Edward Hasted lies in a pauper’s grave in the churchyard of St Bartholomew’s, an ignominious end for the historian of the County of Kent.
Fortunately, on the North Wall of the church is a plaque to commemorate his worth to the historical record. Born in 1732 of good Kentish stock, he was a scholar at Eton and then a law student, but he was never called to the Bar.
Married at 22 to a woman without a fortune, they set up home in style at Sutton-Hone, then in 1776 moved to Canterbury where the last three of their nine children were born.
They leased a house in the Cathedral precincts where he was able to secure for his family “the acquaintance of the best families of the Clergy and Gentlemen”. Now using the Cathedral library, he commenced his monumental work; although he had done some preliminary work during his life as a country gentleman, his first volume appeared in 1778.
In 1785 he abandoned wife and family, and in 1791, with his mistress, went to France, but on the outbreak of war returned in 1793.
By 1795 his improvident life had caught up with him and he was arrested for debt, and with his mistress was incarcerated in Westgate Goal, Canterbury. During his confinement he became reconciled with his wife, and in 1802 was discharged and moved to London where he seems to have had some support from his friends and patronage from Lord Radnor.

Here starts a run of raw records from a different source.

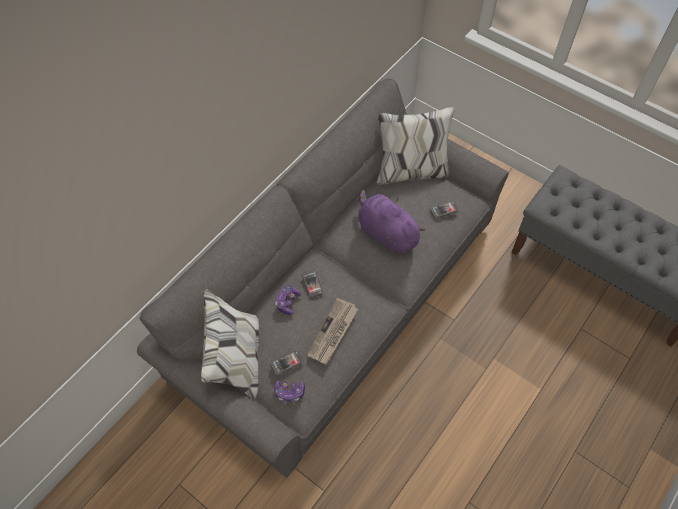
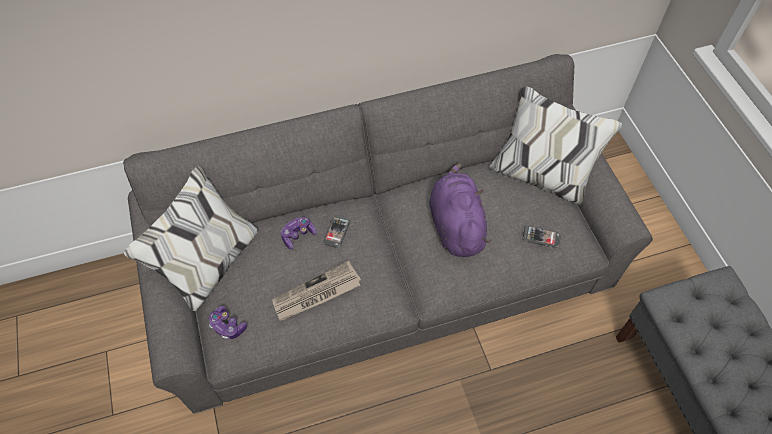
camera: 35 degrees right, 0 degrees up
(286, 363) = (247, 295): phone -> none

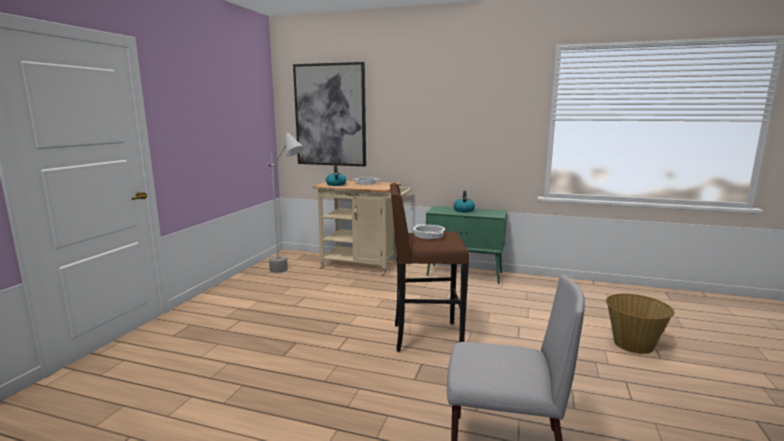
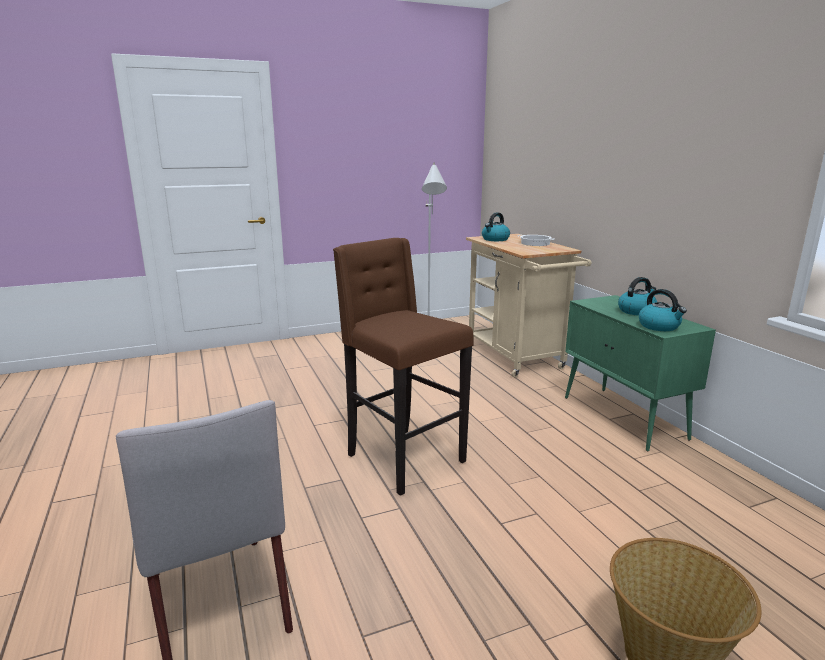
camera: 50 degrees right, 5 degrees up
(330, 115) = (526, 142): picture -> none
(429, 235) = (411, 319): cooking pot -> none
(490, 214) = (659, 326): none -> kettle

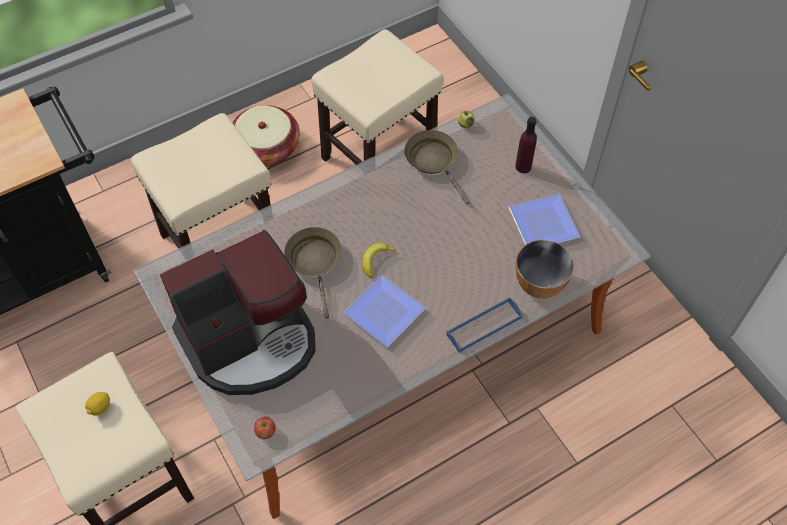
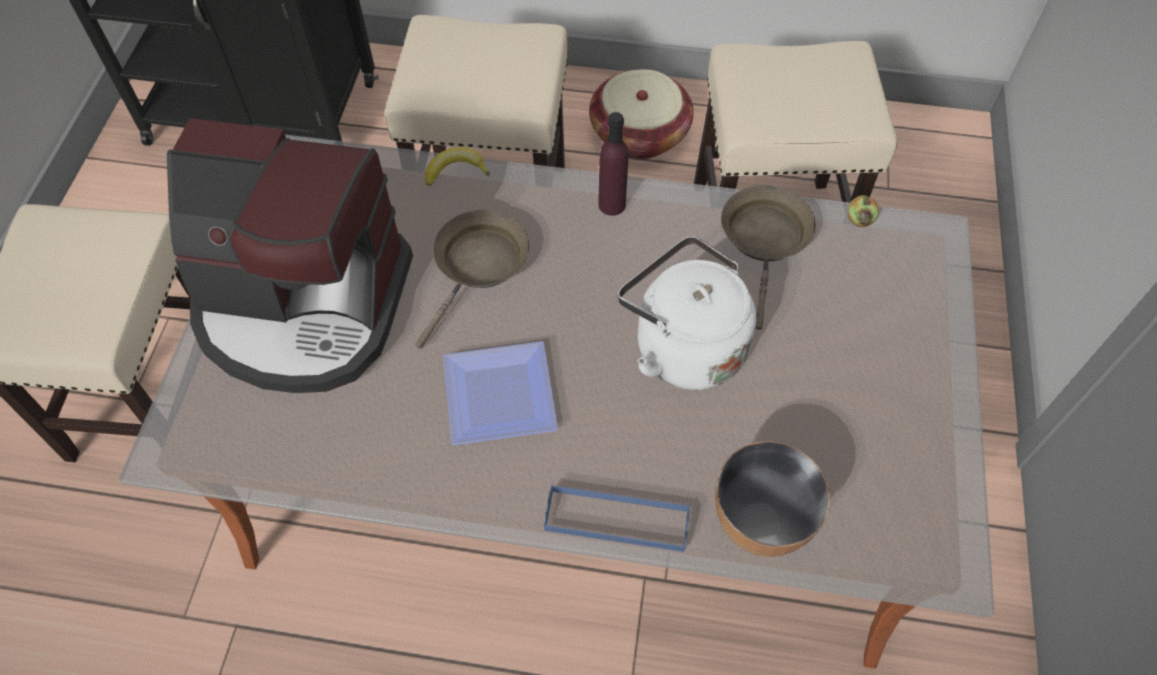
camera: 40 degrees right, 0 degrees up
(100, 407) = (90, 268): lemon -> none
(265, 432) = (201, 437): apple -> none
(375, 260) = (557, 317): banana -> banana (456, 171)
(442, 234) = (683, 346): none -> white kettle
(523, 166) = (895, 332): purple bottle -> purple bottle (612, 204)
(546, 225) = (853, 441): plate -> none

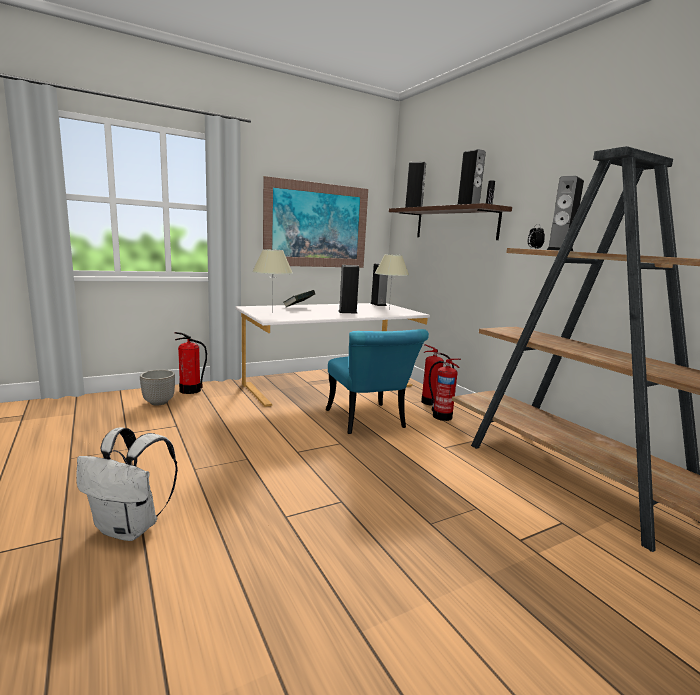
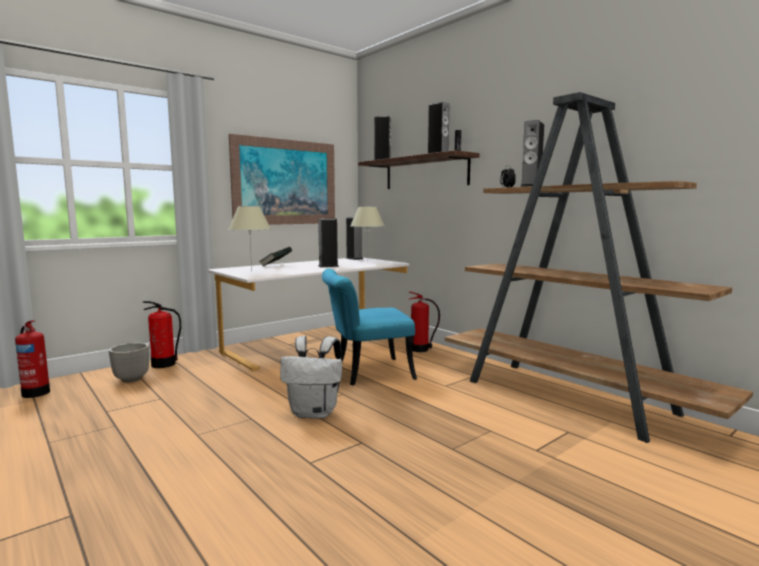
camera: 10 degrees left, 5 degrees down
(130, 528) = (147, 495): white backpack -> white backpack (315, 413)
(369, 422) = (365, 373): turquoise chair -> turquoise chair turned 105 degrees clockwise
(441, 416) = (433, 360): fire extinguisher -> fire extinguisher (35, 392)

Through the patronage of Lord Radnor the position of Almshouse Master at Corsham became available in 1807, he would appear to be the first layman to assume this post. By now he was 75 and too infirm to undertake teaching duties, but had good relations with the other occupants and led an uneventful life until his death on 16 January 1812.
His research papers on the History of Kent are deposited in the British Library, but later papers were in the hands of ‘a friend’ and have not yet been discovered.